Secretary Wright highlighted two states experiencing the largest spikes in electricity demand due to data center developments without corresponding price increases. North Dakota has seen an approximately 35% increase in electricity demand over the last five years, and Georgia has implemented price freezes.
“Nominal electricity prices in these states have not increased. The real price of electricity has dropped significantly during this five-year period,” Wright said. “You will see more explanations. You have likely heard of Google’s deal in Georgia, which froze electricity prices for three years. Later this year, you will hear about agreements where major data center investments are announced in proportion to a decrease in electricity prices.”

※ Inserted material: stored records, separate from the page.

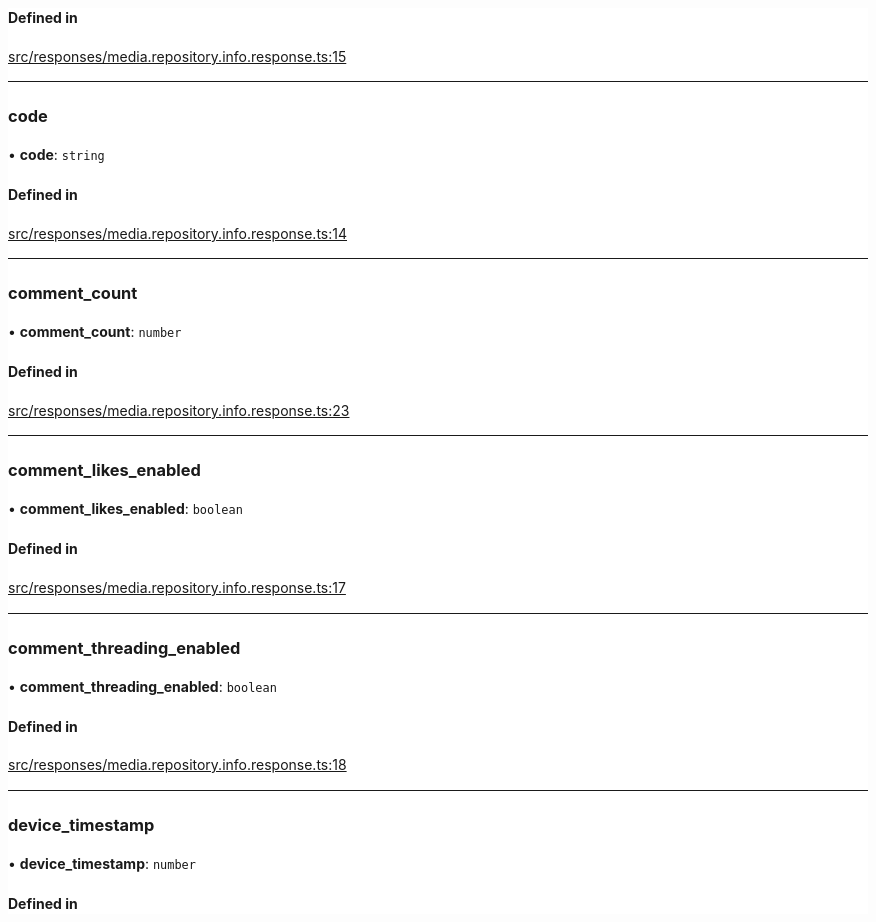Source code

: #### Defined in

[src/responses/media.repository.info.response.ts:15](https://github.com/Nerixyz/instagram-private-api/blob/0e0721c/src/responses/media.repository.info.response.ts#L15)

___

### code

• **code**: `string`

#### Defined in

[src/responses/media.repository.info.response.ts:14](https://github.com/Nerixyz/instagram-private-api/blob/0e0721c/src/responses/media.repository.info.response.ts#L14)

___

### comment\_count

• **comment\_count**: `number`

#### Defined in

[src/responses/media.repository.info.response.ts:23](https://github.com/Nerixyz/instagram-private-api/blob/0e0721c/src/responses/media.repository.info.response.ts#L23)

___

### comment\_likes\_enabled

• **comment\_likes\_enabled**: `boolean`

#### Defined in

[src/responses/media.repository.info.response.ts:17](https://github.com/Nerixyz/instagram-private-api/blob/0e0721c/src/responses/media.repository.info.response.ts#L17)

___

### comment\_threading\_enabled

• **comment\_threading\_enabled**: `boolean`

#### Defined in

[src/responses/media.repository.info.response.ts:18](https://github.com/Nerixyz/instagram-private-api/blob/0e0721c/src/responses/media.repository.info.response.ts#L18)

___

### device\_timestamp

• **device\_timestamp**: `number`

#### Defined in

Other companies maintain they are already covering their own costs. Meta, for instance, stated it covers all its energy costs and pointed to a study it commissioned last year showing that the clean energy projects it supports provide additional generation without increasing costs for taxpayers.
The draft also integrates data centers more directly into grid reliability planning. Signatories would commit to using non-critical backup generation at new and existing facilities, in coordination with grid operators, to support stability and reliability during emergencies.
Companies would also agree to voluntarily allow the curtailment of new data center loads when necessary to ensure reliable electricity for American households—a growing concern for grid operators facing rising peak demand and extreme weather events.
The concept of grid flexibility and backup power is gaining traction in policy circles. Last year, Texas lawmakers passed a landmark bill requiring large power users, such as data centers, to reduce power or disconnect from the grid during emergencies. Other states and grid operators are exploring similar programs. During last month’s winter storm, Wright also called on grid operators to secure backup power from data centers.
Beyond energy, the agreement aims to address local opposition in rapidly growing data center hubs. Hyperscalers would commit to developing or securing sufficient water resources to support new facilities and ensure no negative impact on local water availability or quality.
The agreement also encourages companies to establish AI education awareness programs in surrounding communities and public schools and to adopt best practices to mitigate noise, traffic, and other disruptions affecting nearby residential areas.
The deal could be significant for companies seeking federal assistance to speed up grid connections—a major hurdle for AI infrastructure projects. In the draft, the federal government commits to supporting the expedited connection of new data centers to the bulk power system that transmits high-voltage electricity across regions.